“Will your Highness condescend to take a chair?”
Still holding the milliner’s warm hand the play-actress stood erect.
“Sir, it has been your pleasure to command the revelation of a secret which concerned only my humble person. I understand even that you have honoured me so far as to make my insignificance the object of a wager. I trust I am too obedient a subject to disobey my future Sovereign, too loyal not to assist him in the gratification of his sporting instincts. With the more readiness, indeed, that at four o’clock this afternoon my reason for wishing to keep my unimportant identity, my unobtrusive abode from the knowledge of the world has ceased to exist——”
She broke off.
Not more intently had the mighty audience hung upon her lips to-night than did now these four, her oddly entertained guests. Pamela’s heart beat high. She felt herself as on the very edge of some fathomless chasm of tragedy.
“Your Royal Highness,” went on Felicity Falcon, her sweet voice hoarse, “since it is your pleasure to know it, my name is Gwenlian Morgan. I am the wife——” A spasm crossed her face. She caught her breath, and went on: “I married one Evan Morgan, a Welsh preacher. Ours has been a great love; but with him God was always first. He believed he had a call to London. We left the fair hills and our cottage for these dreadful streets. He failed. He fell into a decline. We had hardly any money left. He could work no more, and he would not take charity. I had to earn for him. How? I had to earn much and quickly or he would die. There was only one way, and that way anathema to him. To his pure and lofty mind the stage was always ruin and damnation!”
Again there was a brief silence. The equerry tried to whisper to Mr. Sheridan, but that good-hearted gentleman gave him an angry scowl. The Prince sat breathing hard, his eyes fixed, his mouth slightly open.
“There was but one way in which I could earn much and quickly. I took it.

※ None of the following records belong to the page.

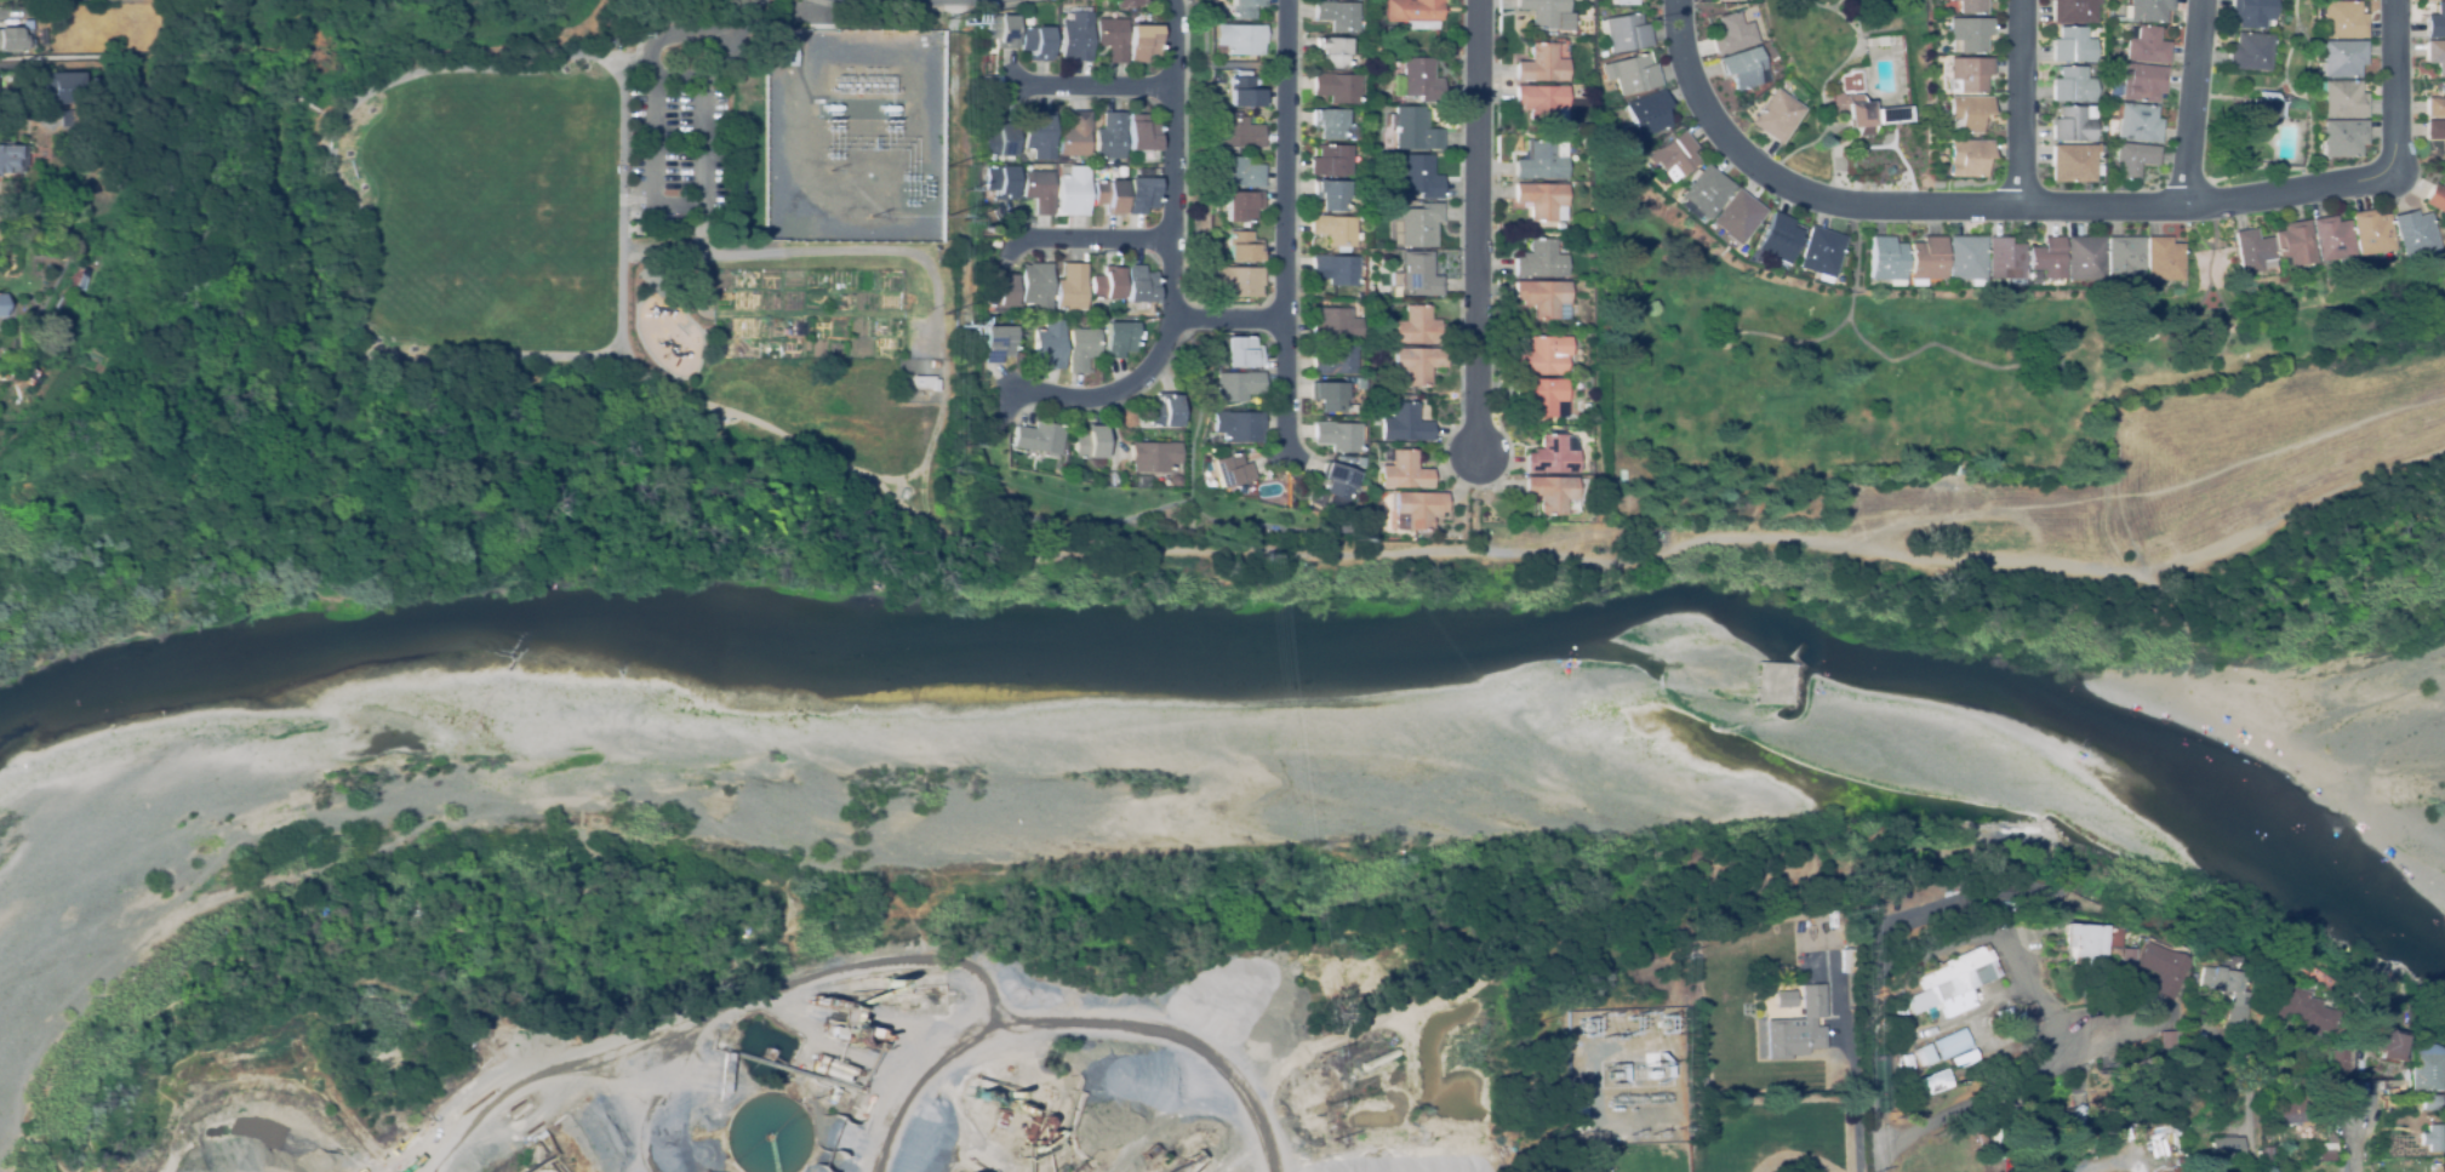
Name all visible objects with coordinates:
building: (1728, 0)
building: (147, 1)
building: (1622, 2)
building: (1125, 3)
building: (1971, 6)
building: (1245, 8)
building: (2145, 10)
building: (2073, 11)
road: (8, 12)
building: (1543, 12)
road: (746, 13)
building: (1414, 13)
building: (2253, 13)
building: (1337, 15)
building: (2341, 19)
building: (2436, 22)
building: (1000, 30)
building: (1625, 32)
building: (1733, 33)
building: (1970, 33)
building: (38, 37)
building: (1075, 37)
building: (1111, 38)
building: (1240, 38)
building: (9, 40)
building: (1035, 42)
building: (1143, 42)
building: (2072, 46)
building: (2146, 46)
building: (1371, 49)
building: (1332, 52)
building: (2250, 52)
building: (2436, 55)
road: (175, 58)
building: (2341, 59)
road: (630, 61)
building: (1541, 65)
building: (1744, 68)
building: (1630, 73)
building: (1970, 73)
building: (986, 80)
building: (1420, 80)
building: (2142, 82)
road: (1094, 84)
road: (2394, 84)
building: (2072, 85)
building: (1336, 87)
building: (57, 88)
building: (1590, 89)
building: (1243, 92)
building: (2341, 99)
road: (2193, 101)
building: (1542, 103)
road: (2021, 104)
building: (1601, 105)
building: (2435, 106)
building: (1863, 107)
building: (1969, 112)
building: (2261, 112)
building: (1647, 113)
building: (1776, 115)
building: (1599, 117)
building: (2073, 123)
building: (2137, 123)
building: (1332, 124)
building: (76, 127)
building: (1414, 130)
building: (2435, 130)
building: (1239, 132)
building: (1141, 133)
building: (1559, 133)
building: (1038, 134)
building: (854, 135)
power substation: (854, 135)
building: (1074, 135)
building: (1109, 136)
building: (2342, 138)
building: (999, 141)
building: (1673, 155)
building: (2098, 155)
building: (10, 158)
building: (1967, 158)
building: (2132, 159)
building: (1329, 160)
building: (1540, 162)
building: (2072, 162)
building: (2098, 170)
building: (1237, 172)
building: (1416, 177)
building: (1000, 181)
building: (1038, 190)
building: (1073, 191)
building: (1705, 192)
building: (1141, 194)
building: (1331, 194)
building: (1109, 195)
building: (2436, 198)
building: (1542, 200)
building: (1241, 205)
road: (652, 208)
road: (1976, 208)
park: (492, 210)
building: (1736, 216)
building: (1418, 225)
building: (1558, 226)
road: (1284, 227)
road: (1477, 227)
building: (1334, 229)
road: (704, 232)
building: (2413, 232)
building: (1215, 233)
building: (2371, 234)
road: (1093, 238)
building: (1777, 238)
building: (2331, 240)
building: (2294, 242)
building: (996, 243)
park: (630, 245)
building: (1242, 246)
building: (2251, 250)
building: (1394, 253)
building: (1820, 253)
building: (2046, 257)
building: (2084, 258)
building: (1965, 259)
building: (2004, 259)
building: (2122, 259)
building: (2161, 259)
building: (1539, 260)
building: (1885, 260)
building: (1925, 260)
road: (1171, 268)
building: (1334, 269)
building: (1414, 275)
building: (77, 278)
building: (1237, 280)
building: (1572, 282)
building: (1107, 284)
building: (1140, 285)
building: (1071, 287)
building: (1035, 288)
building: (999, 294)
building: (1542, 298)
building: (56, 304)
road: (1228, 319)
building: (1332, 323)
building: (1416, 327)
building: (1118, 339)
building: (997, 343)
road: (358, 344)
building: (1049, 344)
building: (1081, 349)
building: (1236, 352)
building: (1541, 356)
building: (1332, 360)
building: (934, 364)
building: (1415, 364)
building: (925, 383)
building: (1234, 385)
road: (943, 386)
building: (1537, 395)
building: (1328, 397)
building: (1162, 412)
building: (1401, 424)
building: (1235, 426)
building: (1333, 436)
building: (1038, 438)
building: (1087, 443)
building: (1221, 450)
building: (1150, 456)
building: (1548, 456)
building: (1355, 462)
building: (1226, 470)
building: (1400, 471)
building: (1333, 483)
building: (1546, 492)
building: (1412, 509)
river: (1235, 666)
road: (1958, 931)
building: (2079, 945)
building: (2114, 960)
building: (2148, 970)
building: (1940, 983)
building: (2224, 1011)
building: (2295, 1011)
building: (1993, 1015)
building: (2017, 1017)
building: (1774, 1020)
building: (2374, 1038)
building: (2156, 1041)
building: (1943, 1045)
building: (1918, 1056)
building: (1954, 1058)
building: (2337, 1060)
building: (1901, 1061)
building: (2421, 1074)
road: (2006, 1078)
building: (1924, 1082)
building: (1043, 1094)
building: (2430, 1104)
road: (1878, 1107)
building: (579, 1108)
building: (2296, 1110)
building: (999, 1119)
building: (2077, 1125)
building: (2324, 1131)
building: (2020, 1133)
building: (538, 1135)
building: (1584, 1135)
road: (2241, 1136)
building: (1994, 1139)
road: (2356, 1139)
building: (2432, 1139)
building: (2175, 1140)
building: (1724, 1146)
building: (2225, 1150)
building: (2327, 1153)
building: (1657, 1157)
building: (2437, 1166)
building: (1066, 1169)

I took it in secret. I began low. Fortune favoured me. I was noticed behind the scenes by one whose notice meant advancement. Yes, sir”—she flashed a dark look at the equerry, who murmured a name—“my Lord Harborough was a generous patron; and then all came easy. At home I had but to lie. Good heavens, how I lied and plotted and contrived and deceived! But what did anything matter? There was no crime save unfaithfulness to my Beloved that I would not have committed for his sake. I told him I had inherited a fortune. I kept him almost from the first in comfort. When I was able to hire this house I told him I had sold out funds to do so. He believed me. He trusted me. He would as soon have thought of doubting an angel, as of doubting me. And so I—hoodwinked him. It was the easier that he had to keep to his bed. My one servant, his nurse, deaf and silent, never pried into my comings and goings. She believed, like him, that they were accounted for by the chapel meetings and mission-work; by necessary relaxation and repose. I went in and out of this house at night by the mews at the back. No one ever saw me enter. I took care of that. To-day—to-day the doctor came. He filled me with more hope than ever before. ‘Take him to Italy,’ he said. ‘And ’twill be a cure!’ With four thousand pounds in the bank——”

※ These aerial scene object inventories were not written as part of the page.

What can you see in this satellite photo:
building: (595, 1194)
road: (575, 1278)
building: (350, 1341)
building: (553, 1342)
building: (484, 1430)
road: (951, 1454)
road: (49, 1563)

She stopped so suddenly that Pamela cast an arm about her, fearing she might fall; but she clasped a rigid strength. Mr. Sheridan raised his quizzing glass to stare at the actress’s countenance; into her pale cheeks a fierce colour had risen. She was amazingly beautiful.
“And so, my dear Miss Falcon—my dear Mrs. Morgan,” he cried curiously, “you took the favourable moment of confessing your subterfuge, your heroic subterfuge, to your pious husband! How did he bear it? A Welshman and a chapel man! I trust it was not a shock.”